▶ **ABOUT THIS EXERCISE**
According to the text about the TV show "The Fall," what kind of character does Gillian Anderson play in it?
** EXTRACT follows **
They talk about the Shankill in this TV show.

You think the law will protect you. But Jimmy literally threatens the cops and they get scared and they leave. Kinda like rappers in America, but these guys are white. We think it’s about color, but it’s not.

And to tell you the truth, the first year of the series was imperfect. You might turn it off. But hang in there for the second, you’ll be wowed.

That’s television for you. They renew you and you double-down, you get better. In music it’s one and done, a single and that’s it, can you say LORDE? The fact that her completely stiff album was nominated for a Grammy tells me the committee was fearful it would be excoriated if a white woman wasn’t included. That’s how far we’ve come, excellence is irrelevant, Jay Z might win like Steely Dan, when we all know Kendrick deserves it.

And the war between the sexes is in evidence in this show.

You see it’s all about Gillian Anderson’s character. I had to look her up, why was she in this Irish show?

Turns out she grew up partly in the U.K.

And I’ve never watched the “X-Files,” I know nothing about her. But now I get it. In “The Fall” she plays a femme fatale. Someone competent and brilliant and she drives the men wild. Furthermore, the only one who’s got a fix on her is the serial killer.
** End of EXTRACT **
** DATA EXTRACTS follows **
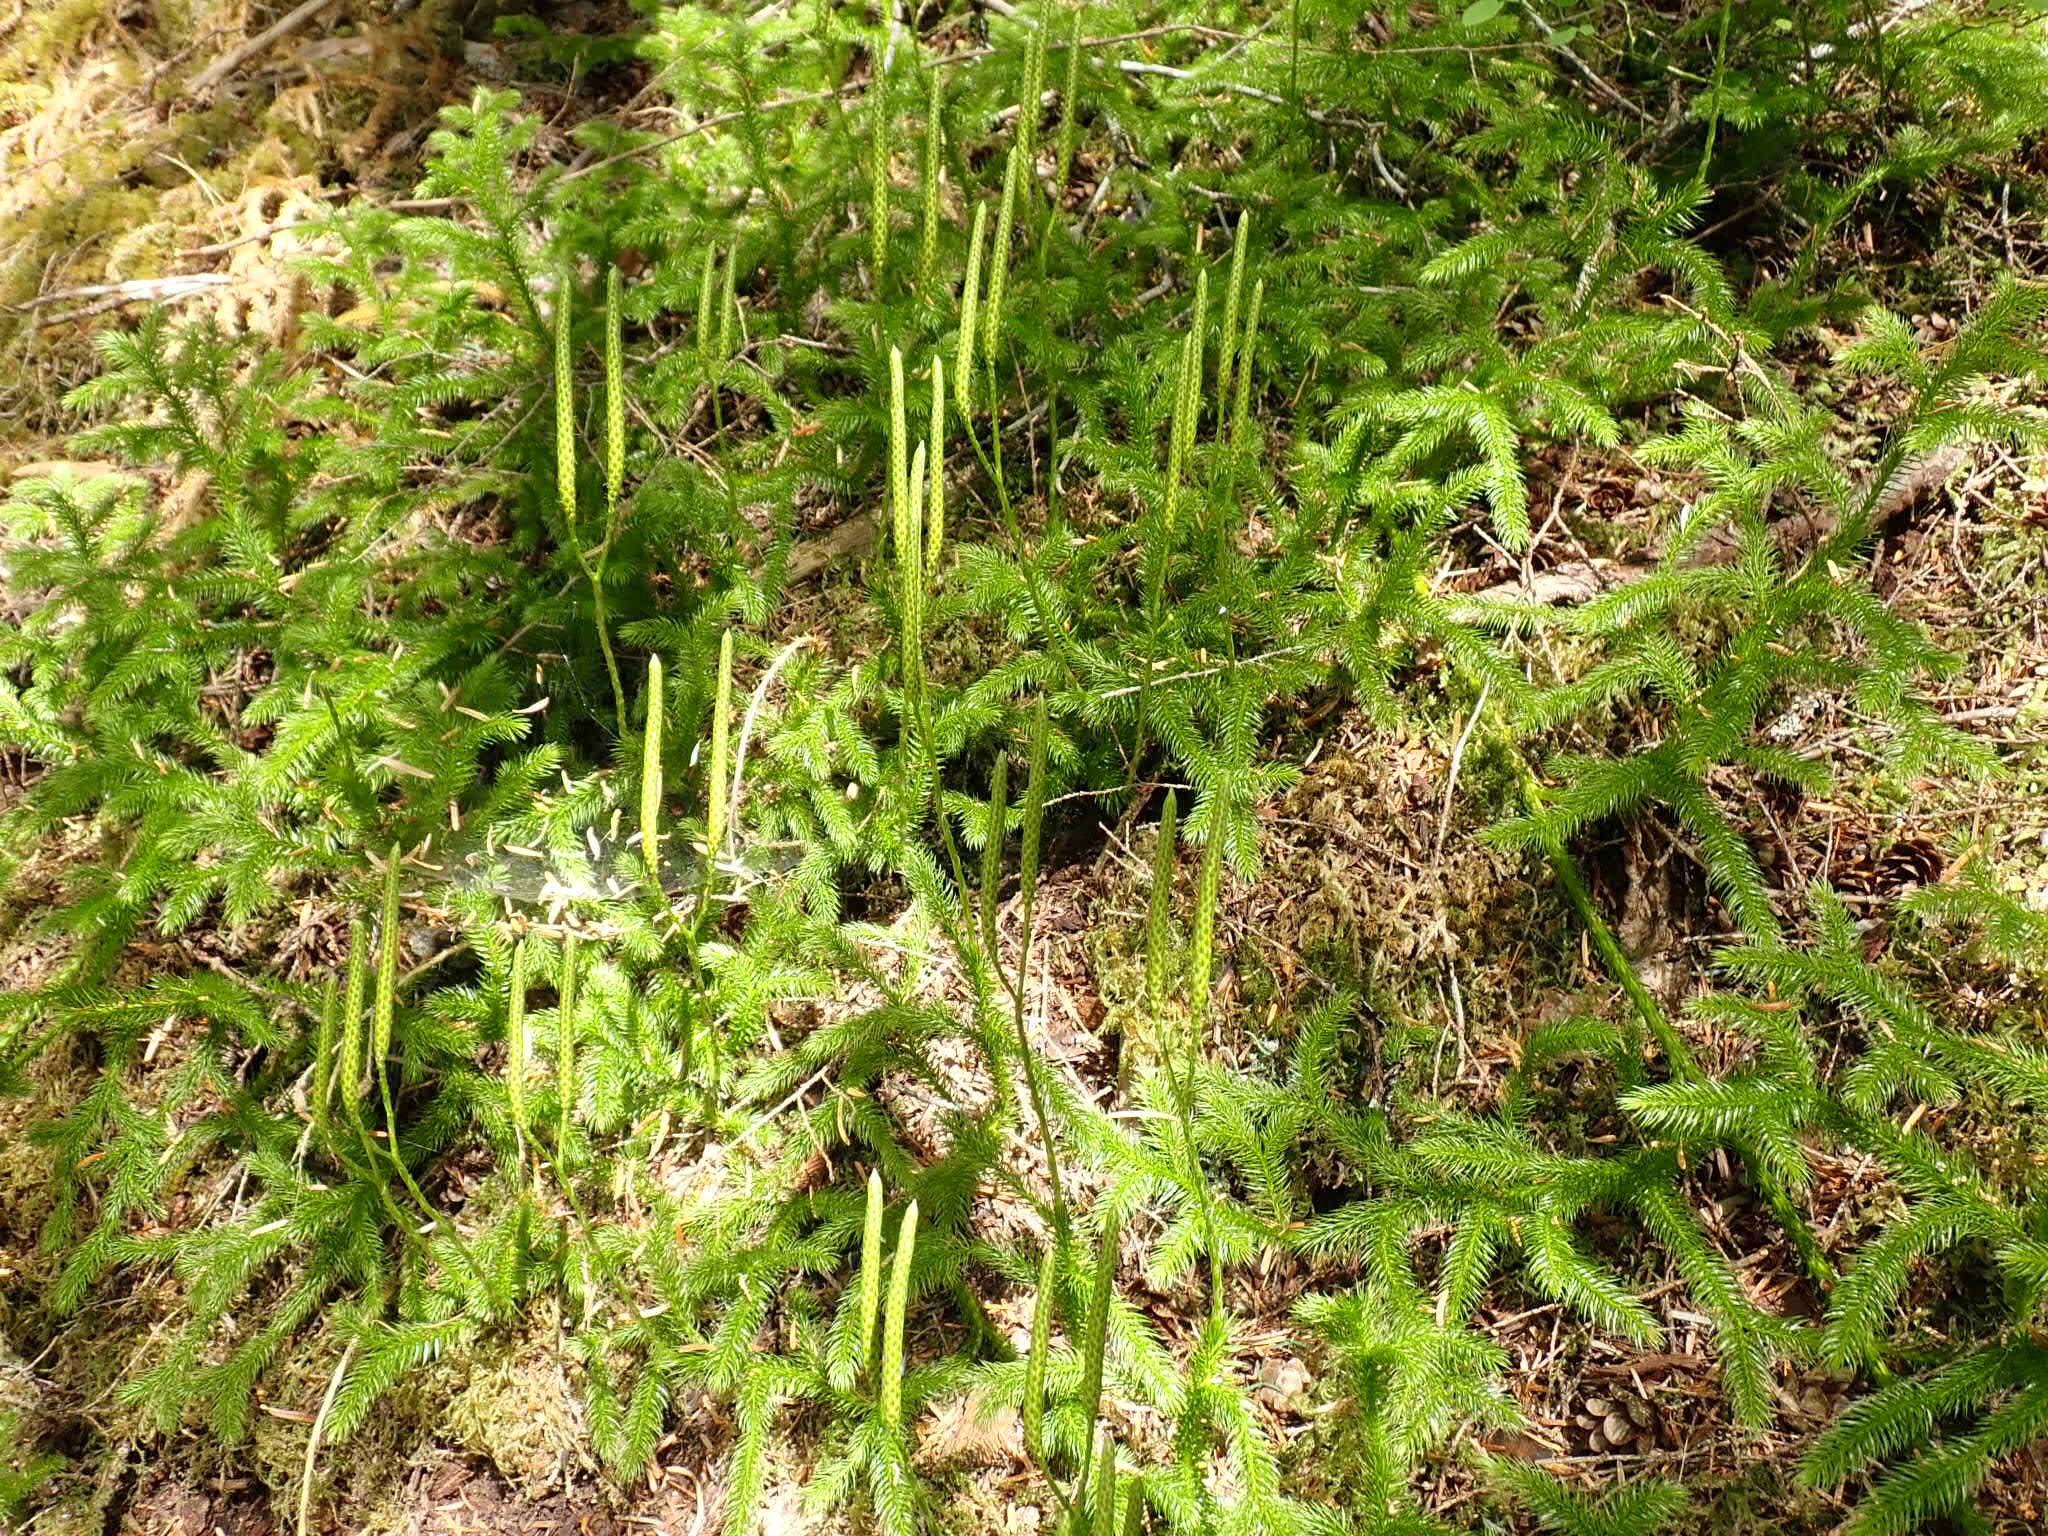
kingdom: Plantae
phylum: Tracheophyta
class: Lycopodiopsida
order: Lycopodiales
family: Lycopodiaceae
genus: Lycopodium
** End of DATA EXTRACTS **
▶ **RESPONSE TO THIS TASK**
A femme fatale.